# Exercise directions:
Since only part of the material below is wanted, output exactly the lines from the one with "Бутерброд с сыром и маслом: 90 -> 340" up to and including the one with "Батон подмосковный: 50 -> 11".

# Data in this exercise:
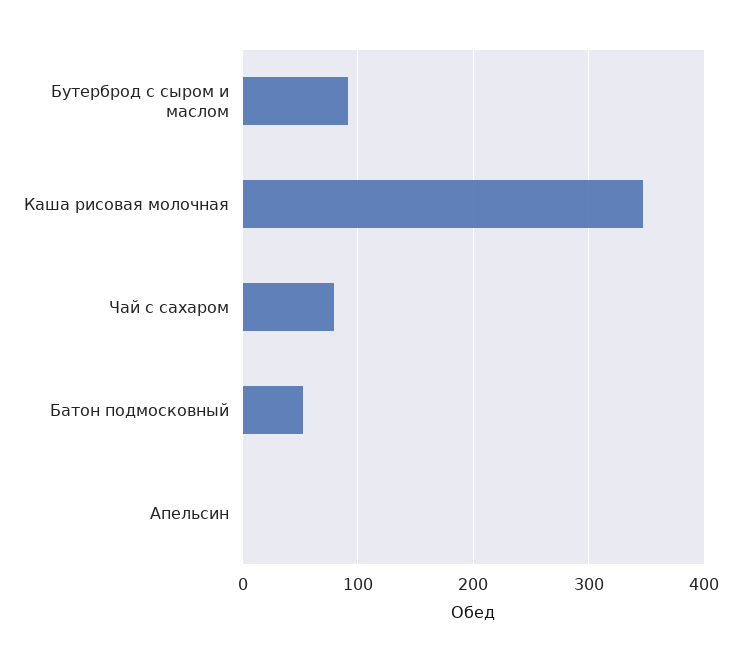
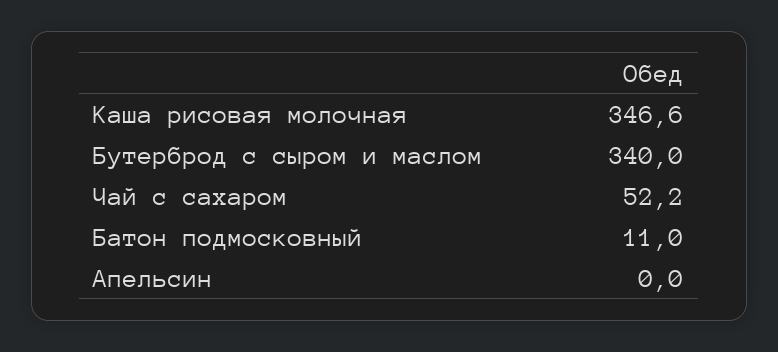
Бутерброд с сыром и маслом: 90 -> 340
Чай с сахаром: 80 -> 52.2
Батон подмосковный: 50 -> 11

...

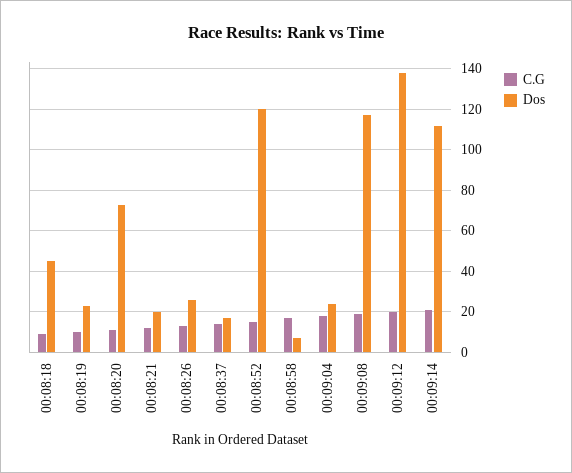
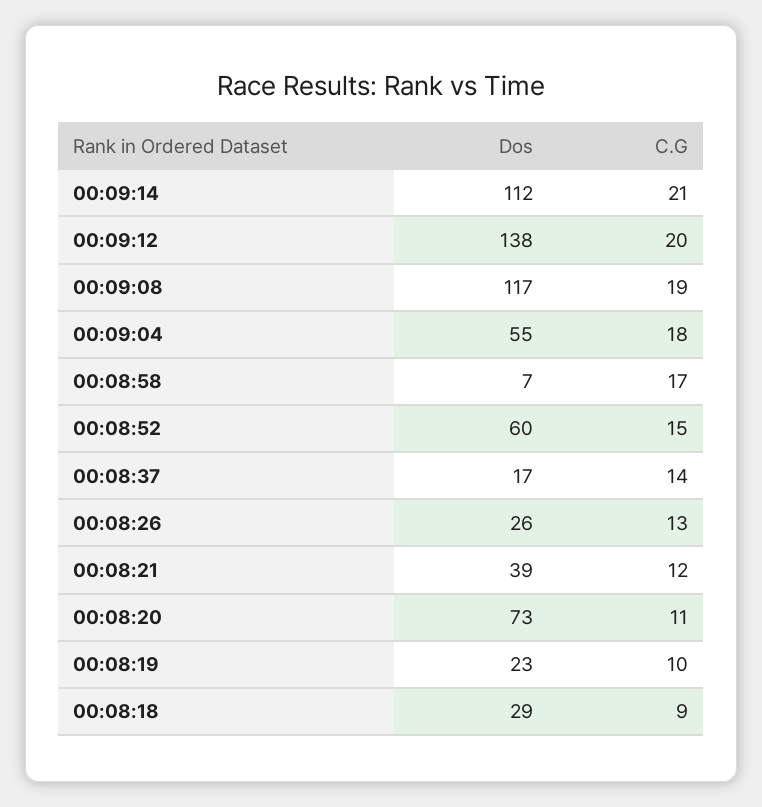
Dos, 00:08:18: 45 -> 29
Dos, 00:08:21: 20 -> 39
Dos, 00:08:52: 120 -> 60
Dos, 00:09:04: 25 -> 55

# Solution to this task:
Бутерброд с сыром и маслом: 90 -> 340
Чай с сахаром: 80 -> 52.2
Батон подмосковный: 50 -> 11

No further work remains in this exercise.